| Dataset items |
= = = = = = =

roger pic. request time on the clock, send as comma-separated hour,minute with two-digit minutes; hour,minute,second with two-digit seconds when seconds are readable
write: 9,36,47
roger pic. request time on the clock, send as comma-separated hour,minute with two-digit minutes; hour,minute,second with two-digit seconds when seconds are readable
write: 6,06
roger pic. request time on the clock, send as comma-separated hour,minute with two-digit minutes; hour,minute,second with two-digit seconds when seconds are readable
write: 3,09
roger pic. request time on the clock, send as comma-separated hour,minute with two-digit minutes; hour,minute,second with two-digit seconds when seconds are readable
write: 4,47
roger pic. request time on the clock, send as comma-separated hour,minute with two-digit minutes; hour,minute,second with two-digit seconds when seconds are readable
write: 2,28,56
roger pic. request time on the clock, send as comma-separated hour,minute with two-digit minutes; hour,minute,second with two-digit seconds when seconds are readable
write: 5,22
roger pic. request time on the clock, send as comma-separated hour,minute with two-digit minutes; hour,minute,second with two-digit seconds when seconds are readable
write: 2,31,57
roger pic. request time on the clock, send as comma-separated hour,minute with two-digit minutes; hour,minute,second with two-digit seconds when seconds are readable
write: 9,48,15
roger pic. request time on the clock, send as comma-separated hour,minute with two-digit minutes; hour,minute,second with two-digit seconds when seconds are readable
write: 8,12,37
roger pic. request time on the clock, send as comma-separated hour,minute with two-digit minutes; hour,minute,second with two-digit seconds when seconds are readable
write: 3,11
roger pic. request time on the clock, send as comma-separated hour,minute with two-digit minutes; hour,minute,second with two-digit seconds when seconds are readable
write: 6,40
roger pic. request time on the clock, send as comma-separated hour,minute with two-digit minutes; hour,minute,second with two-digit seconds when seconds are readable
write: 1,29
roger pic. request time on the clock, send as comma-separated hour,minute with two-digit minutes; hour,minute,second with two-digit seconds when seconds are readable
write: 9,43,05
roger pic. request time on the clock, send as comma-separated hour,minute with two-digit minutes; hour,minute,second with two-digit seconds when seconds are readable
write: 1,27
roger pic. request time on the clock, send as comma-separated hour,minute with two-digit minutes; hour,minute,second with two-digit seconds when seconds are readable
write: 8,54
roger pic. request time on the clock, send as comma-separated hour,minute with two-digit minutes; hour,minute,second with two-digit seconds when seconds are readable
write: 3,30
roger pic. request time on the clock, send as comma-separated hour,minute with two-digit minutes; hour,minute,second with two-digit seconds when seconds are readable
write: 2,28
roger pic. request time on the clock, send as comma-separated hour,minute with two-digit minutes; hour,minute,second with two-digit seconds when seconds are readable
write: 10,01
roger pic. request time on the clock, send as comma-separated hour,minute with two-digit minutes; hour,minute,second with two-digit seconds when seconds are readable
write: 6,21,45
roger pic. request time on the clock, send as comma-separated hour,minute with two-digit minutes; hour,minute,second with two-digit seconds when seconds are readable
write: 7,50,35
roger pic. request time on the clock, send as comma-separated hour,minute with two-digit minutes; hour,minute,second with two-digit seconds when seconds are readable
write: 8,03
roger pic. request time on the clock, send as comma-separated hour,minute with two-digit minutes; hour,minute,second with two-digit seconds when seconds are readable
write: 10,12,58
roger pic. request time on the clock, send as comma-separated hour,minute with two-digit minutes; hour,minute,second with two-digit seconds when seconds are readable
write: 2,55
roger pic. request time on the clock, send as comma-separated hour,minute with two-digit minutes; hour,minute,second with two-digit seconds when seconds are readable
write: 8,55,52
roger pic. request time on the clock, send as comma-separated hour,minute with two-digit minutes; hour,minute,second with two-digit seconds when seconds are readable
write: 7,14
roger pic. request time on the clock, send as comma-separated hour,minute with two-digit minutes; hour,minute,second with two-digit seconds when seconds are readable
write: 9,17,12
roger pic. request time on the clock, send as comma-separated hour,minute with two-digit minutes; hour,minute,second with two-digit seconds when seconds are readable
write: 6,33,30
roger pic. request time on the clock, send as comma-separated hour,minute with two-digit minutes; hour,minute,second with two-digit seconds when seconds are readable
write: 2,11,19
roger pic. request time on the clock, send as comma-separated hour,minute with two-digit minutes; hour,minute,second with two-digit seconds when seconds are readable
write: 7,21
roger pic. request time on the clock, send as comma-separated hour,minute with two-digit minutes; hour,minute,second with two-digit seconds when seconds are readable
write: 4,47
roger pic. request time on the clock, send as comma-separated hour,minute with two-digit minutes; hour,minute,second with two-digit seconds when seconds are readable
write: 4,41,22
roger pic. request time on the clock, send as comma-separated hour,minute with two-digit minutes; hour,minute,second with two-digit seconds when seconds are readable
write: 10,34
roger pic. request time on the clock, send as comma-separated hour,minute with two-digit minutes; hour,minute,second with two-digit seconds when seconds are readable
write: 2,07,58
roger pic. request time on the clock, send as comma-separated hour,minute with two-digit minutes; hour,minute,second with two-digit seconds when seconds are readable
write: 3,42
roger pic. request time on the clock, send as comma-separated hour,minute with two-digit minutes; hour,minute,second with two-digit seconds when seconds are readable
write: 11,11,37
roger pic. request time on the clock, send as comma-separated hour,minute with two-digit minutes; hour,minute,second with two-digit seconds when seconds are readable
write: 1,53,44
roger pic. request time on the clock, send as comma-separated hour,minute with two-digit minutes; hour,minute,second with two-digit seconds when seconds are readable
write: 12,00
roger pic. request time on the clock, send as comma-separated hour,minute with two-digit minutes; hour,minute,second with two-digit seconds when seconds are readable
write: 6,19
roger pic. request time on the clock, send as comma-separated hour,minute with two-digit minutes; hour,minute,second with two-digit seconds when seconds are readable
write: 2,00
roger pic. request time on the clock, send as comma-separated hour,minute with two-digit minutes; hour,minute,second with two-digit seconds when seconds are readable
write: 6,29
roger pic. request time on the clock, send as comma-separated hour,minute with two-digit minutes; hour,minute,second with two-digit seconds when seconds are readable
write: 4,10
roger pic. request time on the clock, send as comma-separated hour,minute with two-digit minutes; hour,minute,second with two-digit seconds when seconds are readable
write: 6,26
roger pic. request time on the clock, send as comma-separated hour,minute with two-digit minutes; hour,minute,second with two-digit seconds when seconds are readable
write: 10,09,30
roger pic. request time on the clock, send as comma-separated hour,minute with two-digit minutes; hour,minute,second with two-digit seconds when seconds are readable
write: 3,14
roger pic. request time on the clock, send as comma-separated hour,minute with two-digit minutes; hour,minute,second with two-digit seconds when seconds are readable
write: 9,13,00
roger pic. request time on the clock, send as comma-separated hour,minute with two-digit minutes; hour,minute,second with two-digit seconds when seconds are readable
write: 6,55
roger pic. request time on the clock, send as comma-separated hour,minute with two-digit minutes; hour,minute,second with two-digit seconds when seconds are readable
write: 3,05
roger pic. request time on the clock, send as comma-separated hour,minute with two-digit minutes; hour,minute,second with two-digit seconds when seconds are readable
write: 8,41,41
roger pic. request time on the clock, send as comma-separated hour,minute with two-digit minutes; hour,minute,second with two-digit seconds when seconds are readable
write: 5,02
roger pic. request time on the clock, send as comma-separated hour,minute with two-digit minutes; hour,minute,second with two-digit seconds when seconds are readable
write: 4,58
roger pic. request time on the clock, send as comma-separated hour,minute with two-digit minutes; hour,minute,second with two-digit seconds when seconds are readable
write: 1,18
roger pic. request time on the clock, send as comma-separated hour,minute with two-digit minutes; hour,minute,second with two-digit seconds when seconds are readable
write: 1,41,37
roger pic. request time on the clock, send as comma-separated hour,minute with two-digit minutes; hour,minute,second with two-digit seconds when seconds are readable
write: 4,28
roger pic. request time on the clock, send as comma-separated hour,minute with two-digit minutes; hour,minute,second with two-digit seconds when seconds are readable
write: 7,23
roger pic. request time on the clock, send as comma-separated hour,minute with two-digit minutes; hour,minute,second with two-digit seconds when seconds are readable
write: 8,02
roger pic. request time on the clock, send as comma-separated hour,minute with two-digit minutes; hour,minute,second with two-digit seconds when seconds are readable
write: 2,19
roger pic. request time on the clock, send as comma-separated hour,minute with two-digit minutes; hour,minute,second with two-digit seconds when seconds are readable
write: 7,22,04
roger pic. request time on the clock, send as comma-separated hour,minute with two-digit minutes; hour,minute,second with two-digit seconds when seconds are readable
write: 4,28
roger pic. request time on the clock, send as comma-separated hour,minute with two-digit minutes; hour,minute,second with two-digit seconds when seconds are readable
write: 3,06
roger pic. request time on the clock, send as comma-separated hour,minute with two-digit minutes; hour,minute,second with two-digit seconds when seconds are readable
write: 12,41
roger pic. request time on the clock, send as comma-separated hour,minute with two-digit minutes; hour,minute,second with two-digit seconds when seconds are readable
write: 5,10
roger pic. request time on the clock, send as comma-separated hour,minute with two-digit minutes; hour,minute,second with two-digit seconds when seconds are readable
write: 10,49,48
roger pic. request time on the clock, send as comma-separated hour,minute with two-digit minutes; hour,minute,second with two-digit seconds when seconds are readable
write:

= = = = = = =

| GOAL |
Rewrite the entries as a Markdown table with the columns "No." and "Line," starting at the beginning of the entries and ending at the line that contains "write: 9,36,47", one numbered row per line and no rows for blank lines.

| FINAL ANSWER |
| No. | Line |
|---|---|
| 1 | roger pic. request time on the clock, send as comma-separated hour,minute with two-digit minutes; hour,minute,second with two-digit seconds when seconds are readable |
| 2 | write: 9,36,47 |